Remember, these are just for an average computer, and these assume you aren't using any word in the dictionary. If Google put their computer to work on it they'd finish about 1,000 times faster.

Now, I could go on for hours and hours more about all sorts of ways to compromise your security and generally make your life miserable – but 95% of those methods begin with compromising your weak password. So, why not just protect yourself from the start and sleep better at night?

Believe me, I understand the need to choose passwords that are memorable. But if you're going to do that how about using something that no one is ever going to guess AND doesn't contain any common word or phrase in it.

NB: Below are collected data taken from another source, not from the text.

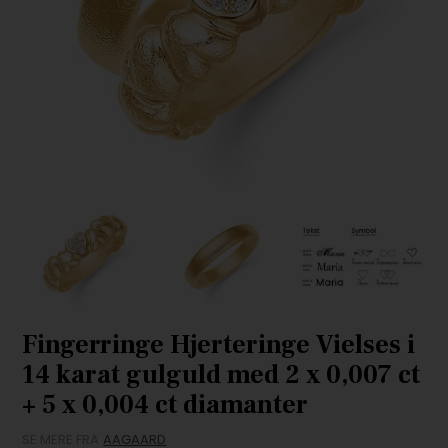
Fingerringe Hjerteringe Vielses i
14 karat gulguld med 2 x 0,007 ct
+ 5 x 0,004 ct diamanter
SE MERE FRA
AAGAARD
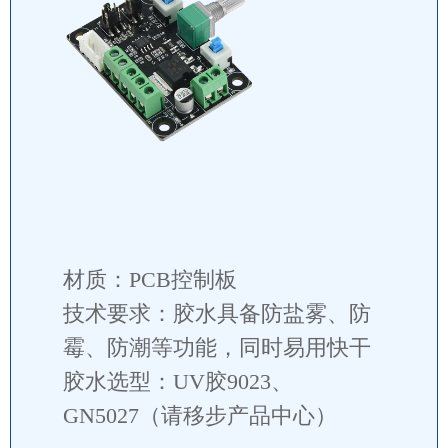
材质：PCB控制板
技术要求：胶水具备防盐雾、防
霉、防潮等功能，同时易用快干
胶水选型：UV胶9023、
GN5027（请移步产品中心）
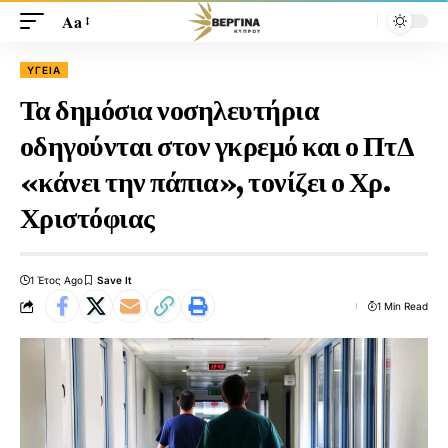
Aa
ΥΓΕΊΑ
Τα δημόσια νοσηλευτήρια
οδηγούνται στον γκρεμό και ο ΠτΔ
«κάνει την πάπια», τονίζει ο Χρ.
Χριστόφιας
1 Έτος Ago
1 Min Read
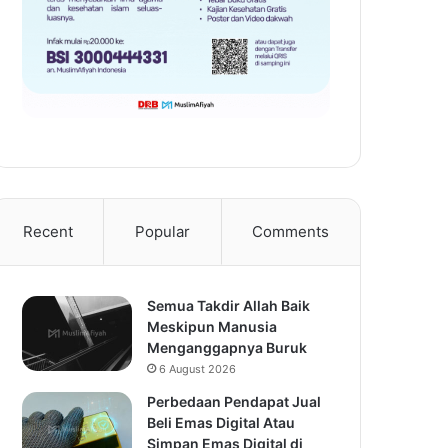
Recent
Popular
Comments
Semua Takdir Allah Baik
Meskipun Manusia
Menganggapnya Buruk
6 August 2026
Perbedaan Pendapat Jual
Beli Emas Digital Atau
Simpan Emas Digital di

Here are some password tips:

  1. Randomly substitute numbers for letters that look similar. The letter ‘o' becomes the number ‘0′, or even better an ‘@' or ‘*'. (i.e. – m0d3ltf0rd… like modelTford)
  2. Randomly throw in capital letters (i.e. – Mod3lTF0rd)
  3. Think of something you were attached to when you were younger, but DON'T CHOOSE A PERSON'S NAME! Every name plus every word in the dictionary will fail under a simple brute force attack.
  4. Maybe a place you loved, or a specific car, an attraction from a vacation, or a favorite restaurant?
  5. You really need to have different username / password combinations for everything. Remember, the technique is to break into anything you access just to figure out your standard password, then compromise everything else. This doesn't work if you don't use the same password everywhere.
  6. Once you've thought of a password, try Microsoft's password strength tester to find out how secure it is.